▶ **Teks Bacaan**
╭──

CITRA PEMIMPIN NUSANTARA
Bangsa Nusantara mencari pemimpin yang bijak, mengabdi kepada rakyat dan merakyat.
Konsep
kepemimpinan bangsa yang didambakan rakyat terdapat dalam berbagai pustaka lama
khususnya pustaka Jawa.
Konsep
tersebut dituangkan dalam bentuk cerita, seperti Ramayana, Babad Baratayuda,
Babad Majapahit, Pararaton, dan berbagai serat piwulang (Wulang Reh,
Wulangpraja, Ajipamasa, Panitisastra, Slokantara) dsb. menyajikan berbagai
konsep citra pemimpin bangsa.
Ramayana,
menggelar ajaran Astabrata, Babad Bharata menunjukkan sikap pimpinan yang
agung, Parikesit putra Abimanyu, asuhan ki lurah Semar, dewa yang mangejawantah
dan merakyat. Babad Majapahit dan Pararaton mengungkap kepemimpinan raja-raja
Singasari dan Majapahit, di bawah asuhan Nayagenggong dan Sabdapalon, serta
peran Patih Gajah Mada dalam mempersatukan Nusantara, dengan Sumpah Palapa.
Ramayana
menggelar peperangan antara Rama dengan Rahwana. Pada akhir cerita dijabarkan
konsep kepemimpinan, dalam nasihat Rama kepada Gunawan Wibisana, calon raja
Langka, setelah kematian Rahwana. Wibisana putus asa menyaksikan keluarga
besarnya gugur di medan laga. Ia sebatang kara. Melihat kondisi itu Rama
memberikan astabrata, wejangan tentang darmaning ratu gung binathara, untuk
membangkitkan semangatnya. Asta berarti ’delapan’ brata berarti ’tapa,
’kewajiban’. Astabrata dimaknai sebagai kewajiban seorang pemimpin yang bijak
dalam menghadapi rakyat yang multikultural. Di bagian lain Rama memberikan
wejangan kepada Bharata, disebut sastracetha. Dalam Babad Bharatayudha Kresna
memberikan wejangan berupa bhagawatgita kepada Arjuna, untuk membangkitkan
semangatnya ketika ia putus asa untuk melakukan kewajiban sebagai ksatria, yang
harus membela kebenaran. Panitisastra dan Slokantara melambangkan hubungan
antara pemimpin dan rakyat bagaikan singa dan hutan atau ikan dan air serta
keduanya tak dapat dipisahkan, tak pantas berseteru dan saling membutuhkan.
Astabrata
cocok dipakai sebagai dasar pengabdian pemimpin bangsa. Masyarakat Jawa
beranggapan bahwa ratu (pemimpin) adalah titisan Wisnu. Ia mengayomi semua
pihak tanpa pandang bulu, semua diperlakukan sama. Dalam diri seorang pemimpin
bersemayam 8 dewa, Betara Indra, Yama, Surya, Candra, Anila, Kuwera, Bharuna,
dan Agni, ia menjelma sebagai ratu gung binathara trah andana warih, trahing
kusuma rembesing madu, ia berwibawa. Maksudnya setiap pemimpin harus,
mengikuti:
1.

╰──

▶ **Data Tersedia**
╭──

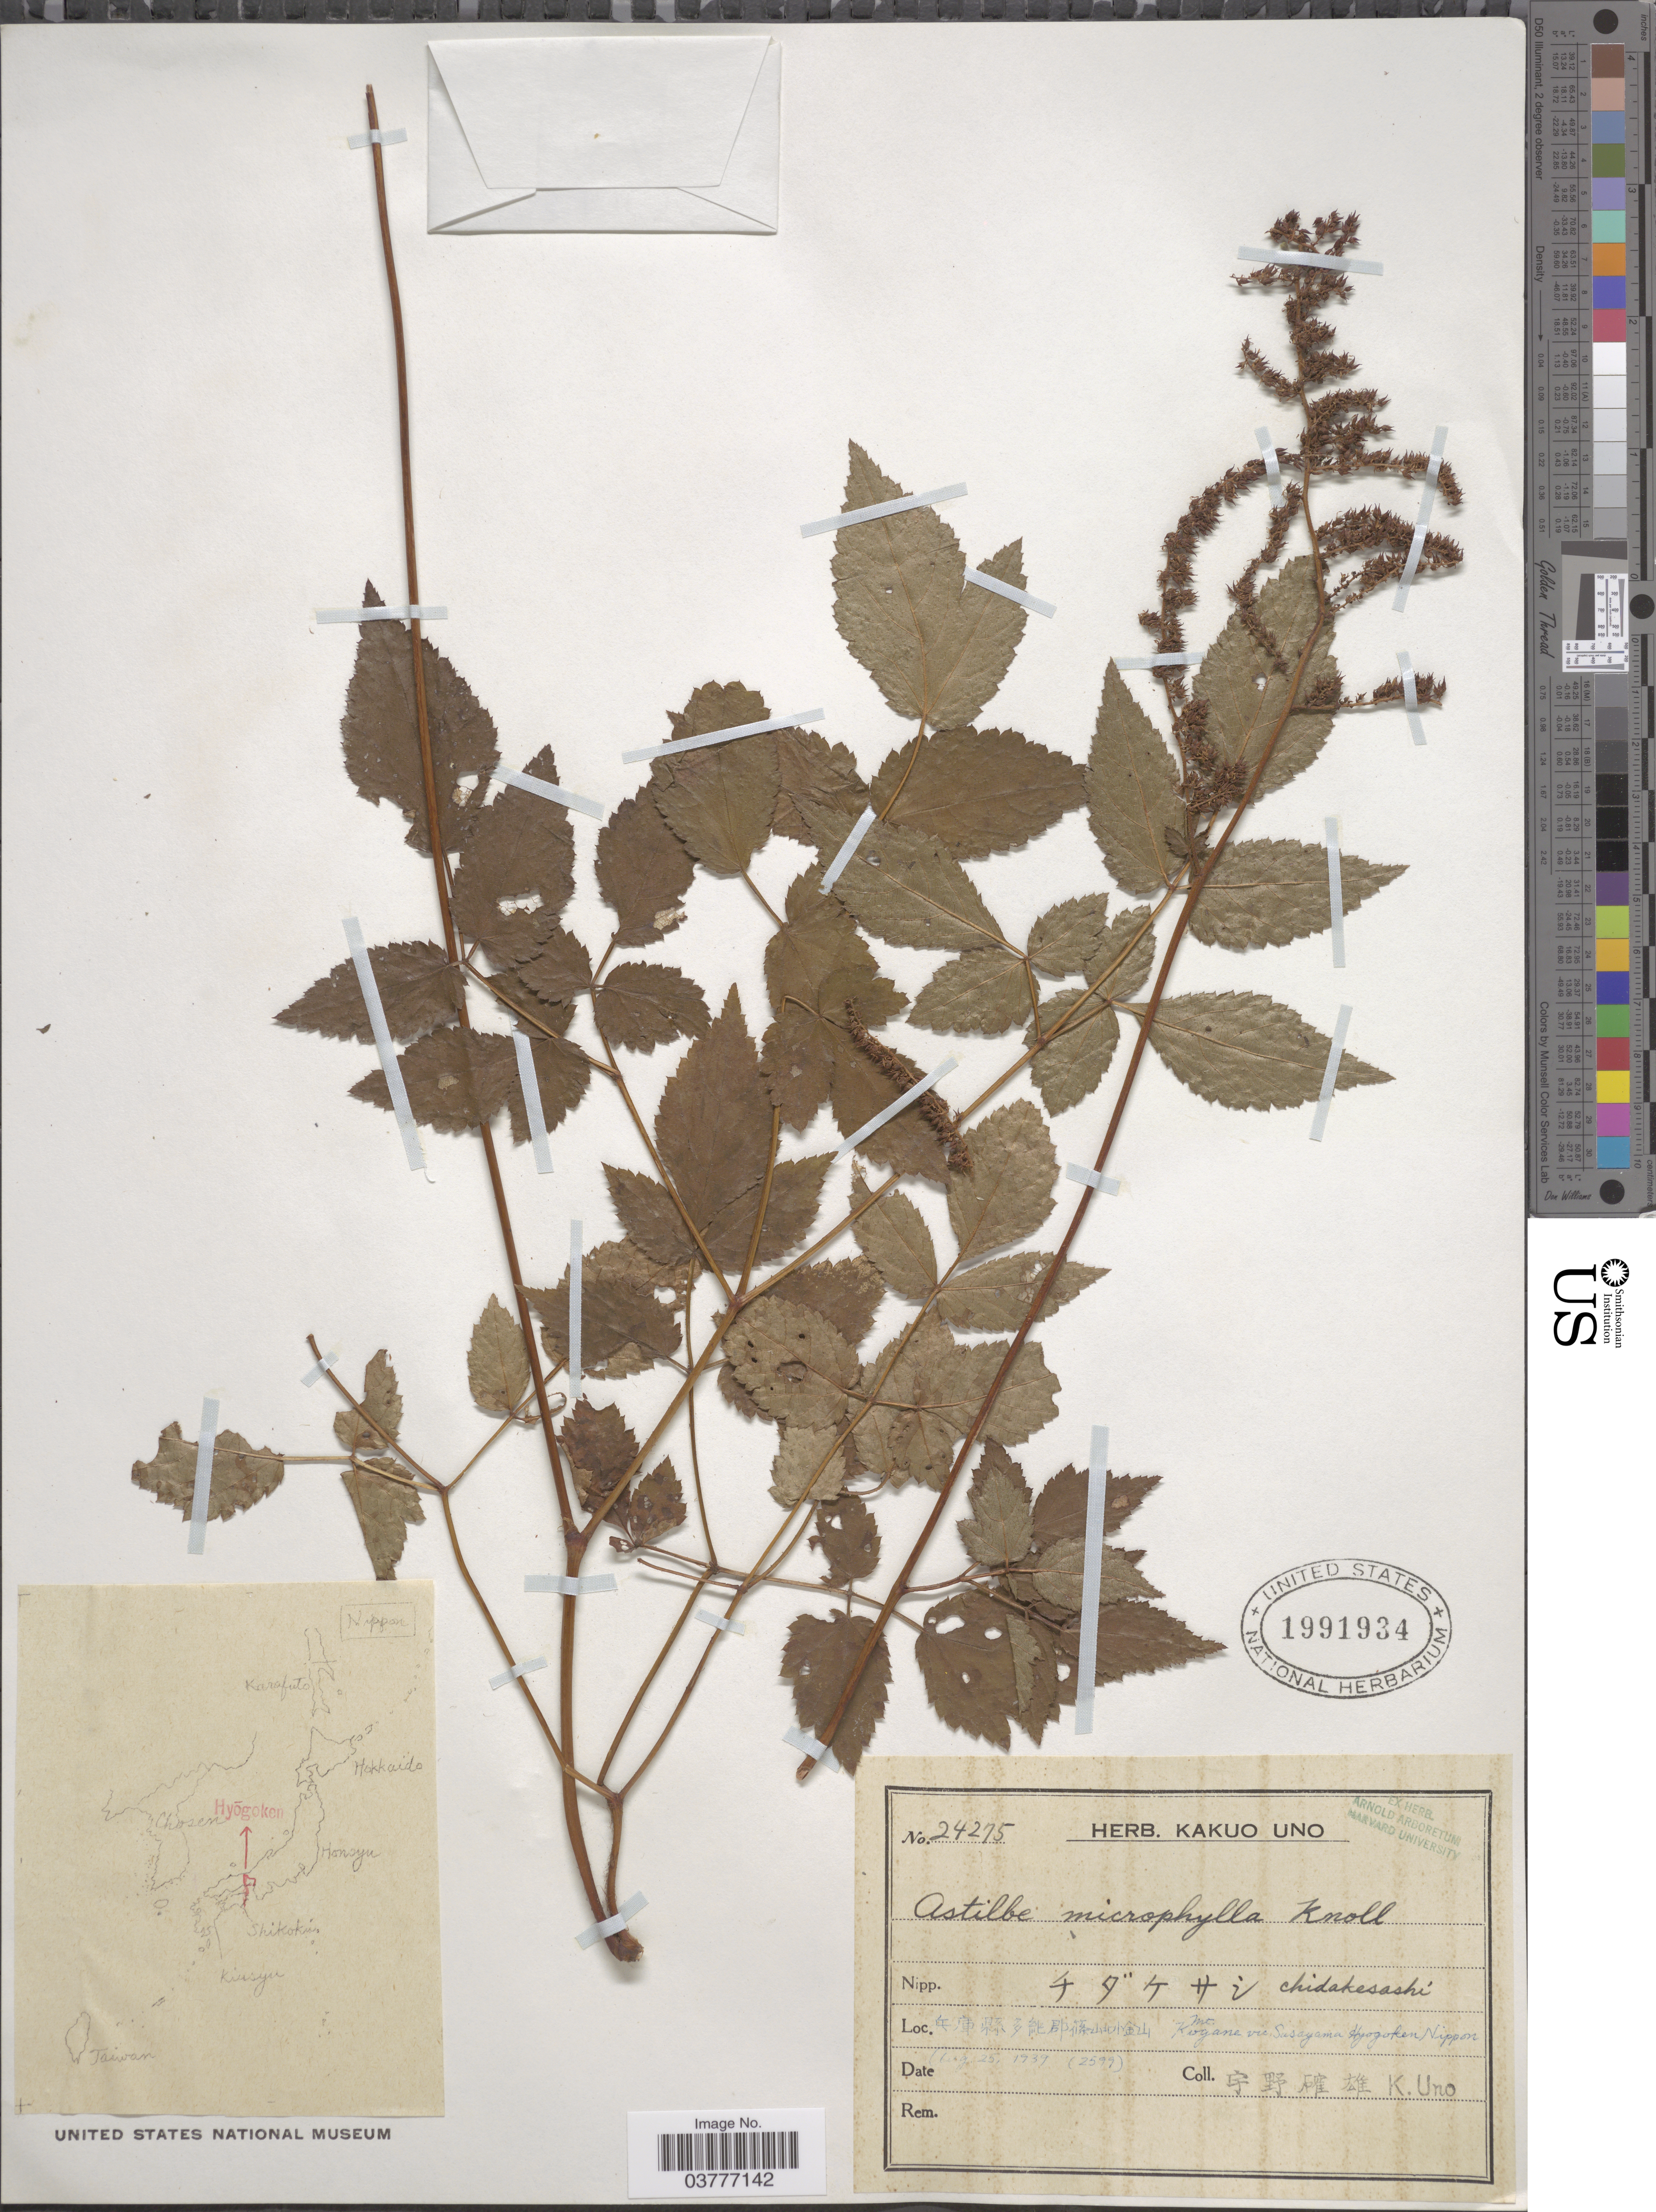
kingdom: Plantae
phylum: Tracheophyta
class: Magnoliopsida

╰──
╭──

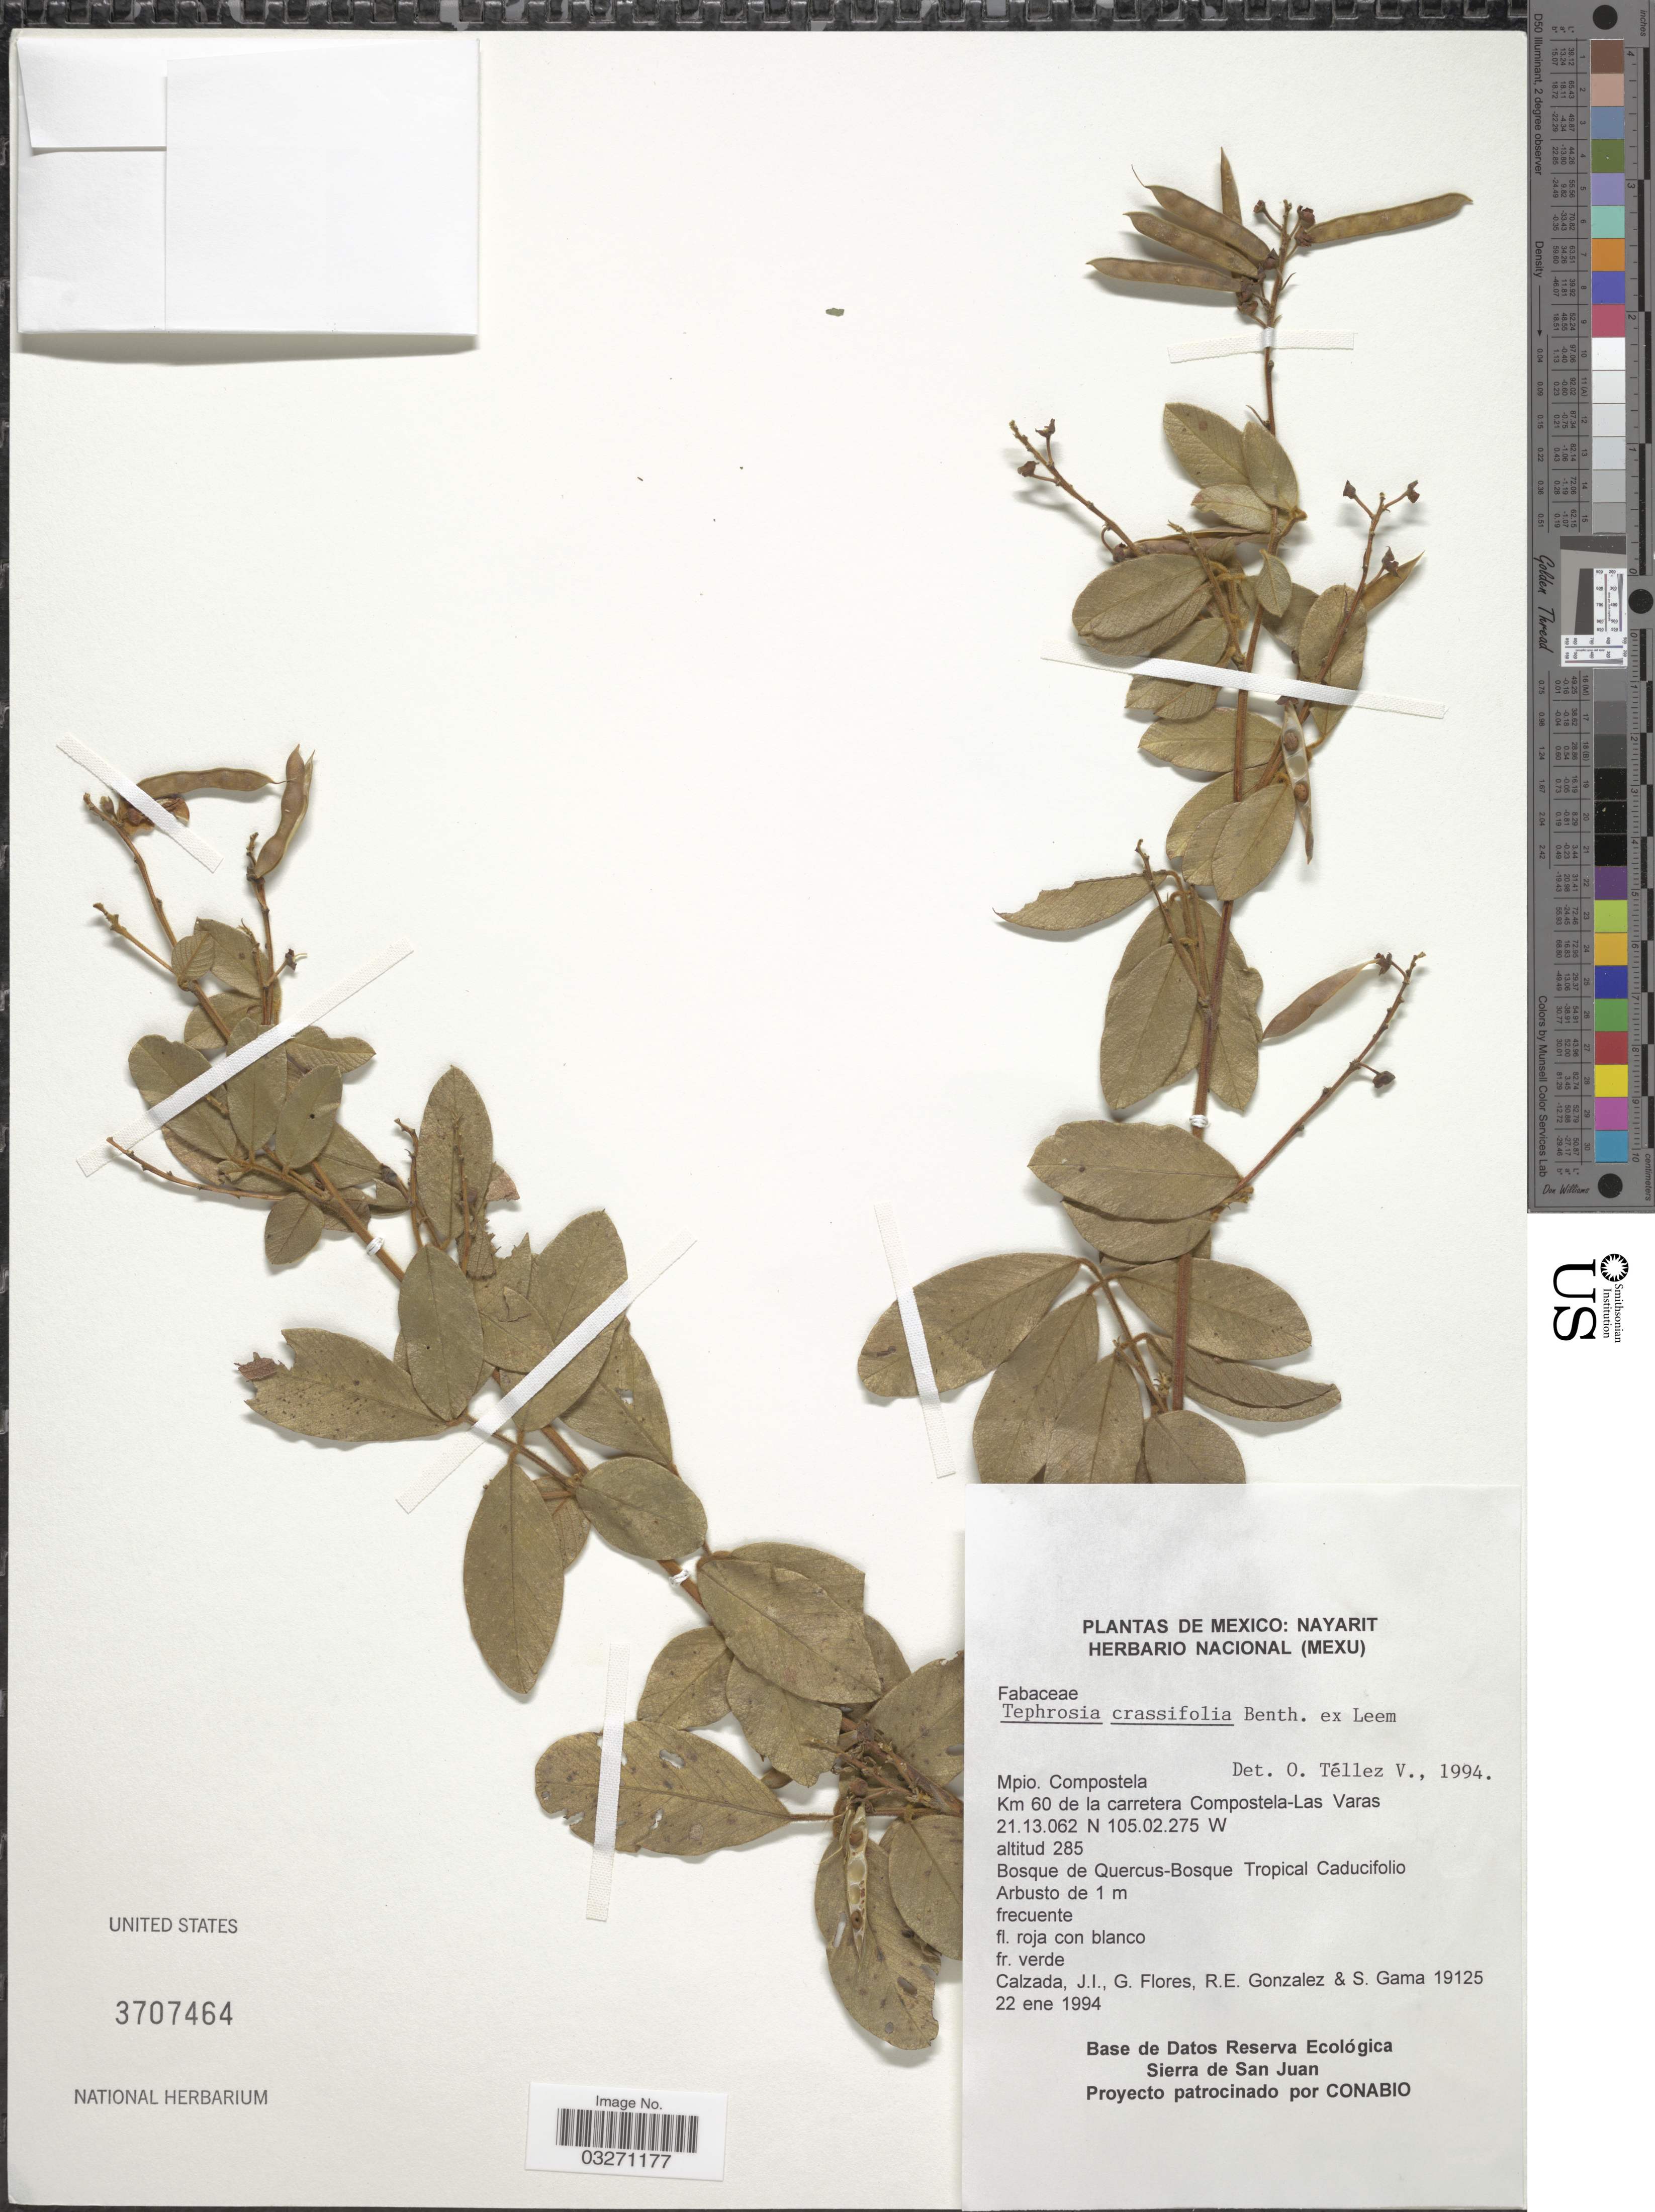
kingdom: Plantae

╰──

▶ **Daftar Tugas**
[a] Cetak ulang bagian teks tentang citra pemimpin Nusantara, semuanya mulai dari "CITRA PEMIMPIN NUSANTARA" terus ke bawah sampai "citra pemimpin bangsa.".
[b] Menurut teks tentang citra pemimpin Nusantara, benar atau tidak pernyataan berikut: (i) Rama memberi nasihat kepada Wibisana setelah Rahwana mati; (ii) Kresna memberikan bhagawatgita kepada Bharata; (iii) dalam diri seorang pemimpin bersemayam tujuh dewa? Jawab ya atau tidak untuk masing-masing, lalu kutip kata-kata dari teks yang menjadi dasarnya.

▶ **Jawaban Tugas**
[a]
CITRA PEMIMPIN NUSANTARA
Bangsa Nusantara mencari pemimpin yang bijak, mengabdi kepada rakyat dan merakyat.
Konsep
kepemimpinan bangsa yang didambakan rakyat terdapat dalam berbagai pustaka lama
khususnya pustaka Jawa.
Konsep
tersebut dituangkan dalam bentuk cerita, seperti Ramayana, Babad Baratayuda,
Babad Majapahit, Pararaton, dan berbagai serat piwulang (Wulang Reh,
Wulangpraja, Ajipamasa, Panitisastra, Slokantara) dsb. menyajikan berbagai
konsep citra pemimpin bangsa.

[b]
(i) Ya: "nasihat Rama kepada Gunawan Wibisana, calon raja Langka, setelah kematian Rahwana".
(ii) Tidak: "Kresna memberikan wejangan berupa bhagawatgita kepada Arjuna".
(iii) Tidak: "Dalam diri seorang pemimpin bersemayam 8 dewa".